A string of suicides has prompted relocation of US sailors. Over 200 personnel have been re-housed from the USS George Washington aircraft carrier.
The US Navy has decided to allow sailors living on the USS George Washington to move to alternative accommodation after a string of suicides onboard the nuclear-powered aircraft carrier.
The war pack vessel has been dry-docked in Virginia since 2017 and is undergoing an extensive overhaul and refueling process.
While the vessel is not fully crewed during the overhaul process, roughly half of its full 5,000-strong compartment continues to work there. Some 420 sailors live at the dry-docked vessel.
The move began on last week, with more than 200 sailors already leaving the obsolete carrier and moving ashore to a nearby Navy facility.
The decision to allow sailors not to live aboard the vessel undergoing repairs comes after a string of deaths at the aircraft carrier. Over the past 12 month, seven crew members of the USS George Washington have died, including at least four by suicide.
Three deaths came within less than a week in April 2022, apparently triggering the alternative relocation process.

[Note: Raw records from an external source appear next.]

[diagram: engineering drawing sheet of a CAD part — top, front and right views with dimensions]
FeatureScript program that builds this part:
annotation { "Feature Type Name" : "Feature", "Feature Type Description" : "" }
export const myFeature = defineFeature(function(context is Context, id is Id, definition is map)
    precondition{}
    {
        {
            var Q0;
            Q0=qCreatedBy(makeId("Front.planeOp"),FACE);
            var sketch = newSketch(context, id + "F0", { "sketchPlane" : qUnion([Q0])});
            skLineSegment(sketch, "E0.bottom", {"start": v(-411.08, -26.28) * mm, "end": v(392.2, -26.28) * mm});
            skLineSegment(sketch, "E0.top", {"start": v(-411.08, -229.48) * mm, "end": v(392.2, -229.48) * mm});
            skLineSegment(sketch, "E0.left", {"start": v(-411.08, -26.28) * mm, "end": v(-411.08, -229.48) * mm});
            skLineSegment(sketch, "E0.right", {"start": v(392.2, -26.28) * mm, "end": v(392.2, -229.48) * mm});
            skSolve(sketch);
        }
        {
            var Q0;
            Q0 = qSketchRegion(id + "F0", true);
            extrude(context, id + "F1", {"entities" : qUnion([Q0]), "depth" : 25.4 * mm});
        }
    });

The move plan will continue until all Sailors who wish to move off-ship have done so.
According to media reports, sailors have repeatedly complained about the conditions on board the vessel, describing heavy construction sounds, ventilation and hot-water outages, the long commute to and from the vessel, among other grievances.
Speaking during a media round table, Admiral John Meier, the commander of US Naval Air Force Atlantic, admitted the decision to deploy sailors to a vessel still undergoing repairs might have been premature.
Meier himself admitted that he was aware that some crew members spent more than three hours a day just commuting to the carrier.
The Navy has launched two separate probes to investigate whether the string of deaths is linked and to establish whether the spike in suicides is related to the living and working conditions or to the command climate onboard the vessel.
RT. com / ABC Flash-Point Military News 2022.